Head Quarters, Harlem Heights, Octobr 11th 1776.
Parole: .Countersign: .1
Col. Ewing, Lt Col. Penrose, Major Fitzgereld, Capts. Thorne, Ballard, Packay, and Yates, to sit as a Court of Enquiry into the Conduct of Col. Van Cortlandt, and Major Dey, towards each other; to meet this afternoon at 3’O’Clock, at the Court Martial Room, and make report as soon as possible to the General—Brigade Majors to give them immediate notice.2
—Talmadge Esqr: is appointed Brigade Major to Genl Wadsworth, and is to be obeyed, and respected accordingly.
As there is an absolute necessity for the business of the Army to be carried on with regularity, and to do this, that the officers of each department should have the regulation and direction of matters, appertaining to their respective Offices, in Order that they may become amenable to the public, or the Commander in Chief, when called upon—It is hereby directed by the General, that No Horse, or Waggon, shall be taken by any Officer, of whatever Rank, without an Order from Head Quarters, the Qr Mr General, or Waggon-Master General: But when either are wanted for regimental uses, the application shall go from the Commanding Officer of the regiment, in writing to the Q: M: Gl or W. M. Gl who will issue his orders therefor; and if wanted for the dispatch of public business the application to be made by the Engineer in writing—all Teams belonging to the public, or in their pay, are to be delivered to the Quarter Master General, registered, and under his direction. The Quarter Master Generals is to take especial Care of all Grain and Hay, belonging to the Public, and see that none of it is delivered, but by his order: And as these Articles are scarce, it is ordered, that all officers, whose duty does not oblige them to be on horseback, dispose of the Horses, or send them out of Camp, immediately; as provender cannot be spared for them on any pretence.
No Boards are to be taken for the use of any Brigade, or Regiment, without orders, nor delivered but by order of the Quarter Master General, who is to make as equal a distribution among the Regiments as may be, and see they are put to the best use possible, and with as little waste, as there may be difficulty in getting them.
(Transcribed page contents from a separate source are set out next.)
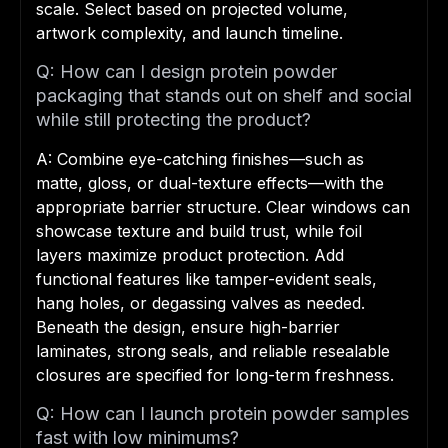
scale. Select based on projected volume,
artwork complexity, and launch timeline.
Q: How can I design protein powder
packaging that stands out on shelf and social
while still protecting the product?
A: Combine eye-catching finishes—such as
matte, gloss, or dual-texture effects—with the
appropriate barrier structure. Clear windows can
showcase texture and build trust, while foil
layers maximize product protection. Add
functional features like tamper-evident seals,
hang holes, or degassing valves as needed.
Beneath the design, ensure high-barrier
laminates, strong seals, and reliable resealable
closures are specified for long-term freshness.
Q: How can I launch protein powder samples
fast with low minimums?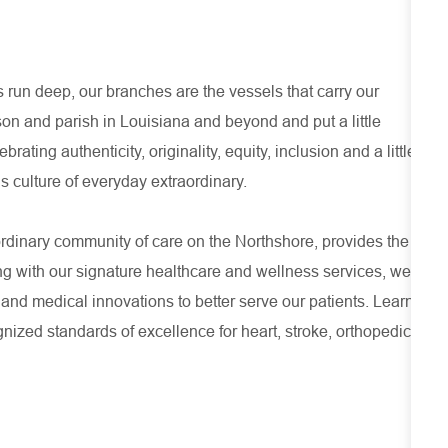
run deep, our branches are the vessels that carry our
son and parish in Louisiana and beyond and put a little
ating authenticity, originality, equity, inclusion and a little
s culture of everyday extraordinary.
ordinary community of care on the Northshore, provides the
ng with our signature healthcare and wellness services, we
 and medical innovations to better serve our patients. Learn
ized standards of excellence for heart, stroke, orthopedic,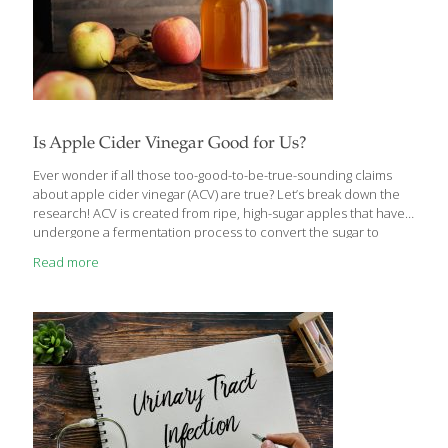
Is Apple Cider Vinegar Good for Us?
Ever wonder if all those too-good-to-be-true-sounding claims
about apple cider vinegar (ACV) are true? Let’s break down the
research! ACV is created from ripe, high-sugar apples that have
undergone a fermentation process to convert the sugar to
alcohol and then to acetic acid. Many of the health benefits of
Read more
ACV are linked to the “mother” — a combination of yeast,
probiotics, and enzymes created during the fermentation
process. The “mother” is the cloud-like glob in the bottom of the
bottle of many ACV bottles on the market. ACV has long been
considered a cure-all in some traditional medicine circles, but
[…]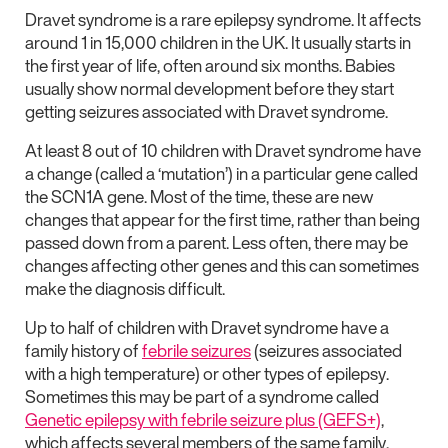
Dravet syndrome is a rare epilepsy syndrome. It affects
around 1 in 15,000 children in the UK. It usually starts in
the first year of life, often around six months. Babies
usually show normal development before they start
getting seizures associated with Dravet syndrome.
At least 8 out of 10 children with Dravet syndrome have
a change (called a ‘mutation’) in a particular gene called
the SCN1A gene. Most of the time, these are new
changes that appear for the first time, rather than being
passed down from a parent. Less often, there may be
changes affecting other genes and this can sometimes
make the diagnosis difficult.
Up to half of children with Dravet syndrome have a
family history of
febrile seizures
(seizures associated
with a high temperature) or other types of epilepsy.
Sometimes this may be part of a syndrome called
Genetic epilepsy with febrile seizure plus (GEFS+)
,
which affects several members of the same family.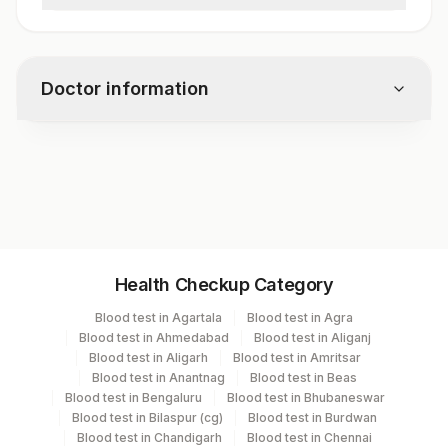
Pus Cells
Red Blood Cells
Cysts
Doctor information
Ova
Larvae
Trophozoites
Test code
Fat
5013
Vegetable Cells
Charcot Leyden Crystals
Concentration Method
Specimen vol. and vacutainer information
Remark
Health Checkup Category
Specimen
Vacutainer
Volume
Blood test in Agartala
Blood test in Agra
Blood test in Ahmedabad
Blood test in Aliganj
Stool
Others
3 MG
Blood test in Aligarh
Blood test in Amritsar
Blood test in Anantnag
Blood test in Beas
Blood test in Bengaluru
Blood test in Bhubaneswar
Blood test in Bilaspur (cg)
Blood test in Burdwan
Specimen stability information
Blood test in Chandigarh
Blood test in Chennai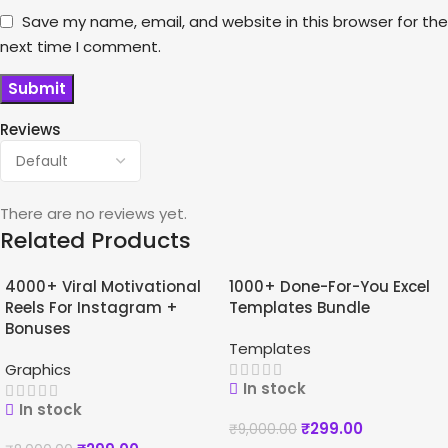
Save my name, email, and website in this browser for the
next time I comment.
Reviews
There are no reviews yet.
Related Products
4000+ Viral Motivational
1000+ Done-For-You Excel
-96%
-97%
Reels For Instagram +
Templates Bundle
Bonuses
Templates
Graphics
In stock
In stock
₹
299.00
₹
9,000.00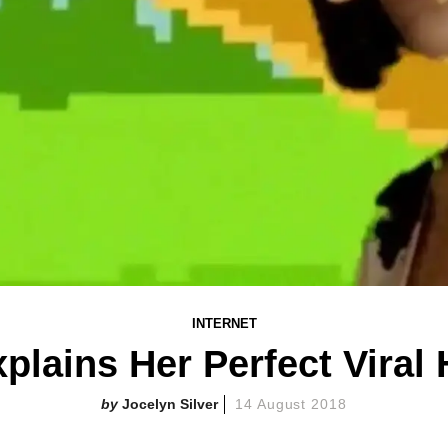
INTERNET
plains Her Perfect Viral
Jocelyn Silver
14 August 2018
Mutual Complaints having been made by Mr Fisk the Engineer, and Mr Kinsey the Waggon Master against each other—A Court of enquiry of 3 Captains, and 4 Subs.—from Genl McDougall’s Brigade to sit, and report the matter, with their opinion thereon; to meet to morrow Afternoon at 3 o’Clock, at the Court Martial room.
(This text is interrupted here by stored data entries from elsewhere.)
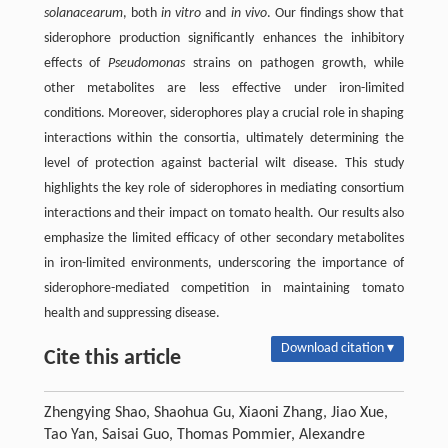
solanacearum
, both
in vitro
and
in vivo
. Our findings show that
siderophore production significantly enhances the inhibitory
effects of
Pseudomonas
strains on pathogen growth, while
other metabolites are less effective under iron-limited
conditions. Moreover, siderophores play a crucial role in shaping
interactions within the consortia, ultimately determining the
level of protection against bacterial wilt disease. This study
highlights the key role of siderophores in mediating consortium
interactions and their impact on tomato health. Our results also
emphasize the limited efficacy of other secondary metabolites
in iron-limited environments, underscoring the importance of
siderophore-mediated competition in maintaining tomato
health and suppressing disease.
Download citation ▾
Cite this article
Zhengying Shao, Shaohua Gu, Xiaoni Zhang, Jiao Xue,
Tao Yan, Saisai Guo, Thomas Pommier, Alexandre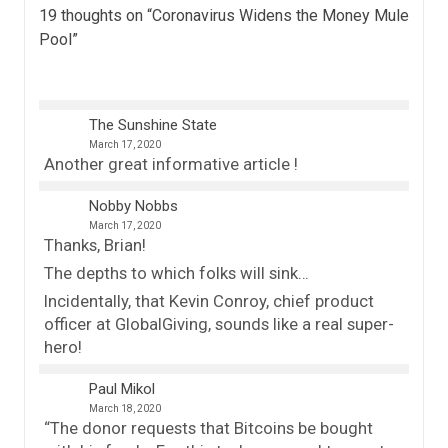
19 thoughts on “
Coronavirus Widens the Money Mule
Pool
”
The Sunshine State
March 17, 2020
Another great informative article !
Nobby Nobbs
March 17, 2020
Thanks, Brian!
The depths to which folks will sink…
Incidentally, that Kevin Conroy, chief product
officer at GlobalGiving, sounds like a real super-
hero!
Paul Mikol
March 18, 2020
“The donor requests that Bitcoins be bought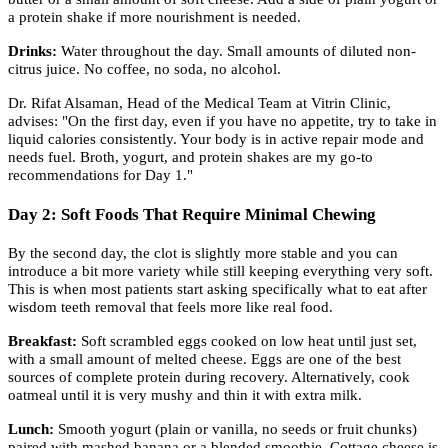
a protein shake if more nourishment is needed.
Drinks:
Water throughout the day. Small amounts of diluted non-
citrus juice. No coffee, no soda, no alcohol.
Dr. Rifat Alsaman, Head of the Medical Team at Vitrin Clinic,
advises: "On the first day, even if you have no appetite, try to take in
liquid calories consistently. Your body is in active repair mode and
needs fuel. Broth, yogurt, and protein shakes are my go-to
recommendations for Day 1."
Day 2: Soft Foods That Require Minimal Chewing
By the second day, the clot is slightly more stable and you can
introduce a bit more variety while still keeping everything very soft.
This is when most patients start asking specifically what to eat after
wisdom teeth removal that feels more like real food.
Breakfast:
Soft scrambled eggs cooked on low heat until just set,
with a small amount of melted cheese. Eggs are one of the best
sources of complete protein during recovery. Alternatively, cook
oatmeal until it is very mushy and thin it with extra milk.
Lunch:
Smooth yogurt (plain or vanilla, no seeds or fruit chunks)
paired with mashed banana or a blended smoothie. Cottage cheese is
The General being accidentally prevented, from going to the Alarm-posts this morning; if the weather is fair, he will visit the Troops to morrow morning, accompanied by the General Officers; he hopes the whole line will turn out as full as possible.
The time of the Fatigue Men going out is altered to 8 O’Clock, instead of Seven—The men are to breakfast before they go, as they are not to leave Work on that account. The General hopes the officers will exert themselves, to complete the works, as fast as possible, that the men may be the sooner covered.
Varick transcript, DLC:GW.
1. “Williams’ Diary,” description begins “Elisha Williams’ Diary of 1776.” Pennsylvania Magazine of History and Biography 48 (1924): 334–53; 49 (1925): 44–60. description ends 49:51, gives the parole for this date as “Sherman” and the countersign as “Floyd.”
2. The members of this court of inquiry are Thomas Ewing (1730–1790) of the 3d Regiment of Maryland flying camp troops, Joseph Penrose (1737–1824) of the 5th Pennsylvania Regiment, John Fitzgerald of the 3d Virginia Regiment, Joseph Thorne (1730–1819) of the 2d Regiment of Gloucester County, N.J., militia, Robert Ballard of the 1st Virginia Regiment, and Aquila Paca (1738–1788) and Thomas Yates (1740–1815), both of the 2d Regiment of Maryland flying camp troops. Richard Dey (1752–1811), of Bergen County, who had been appointed major of Col. Philip Van Cortlandt’s regiment of New Jersey militia levies in June 1776, became major of Col. Jacob Ford’s New Jersey state regiment on 27 November.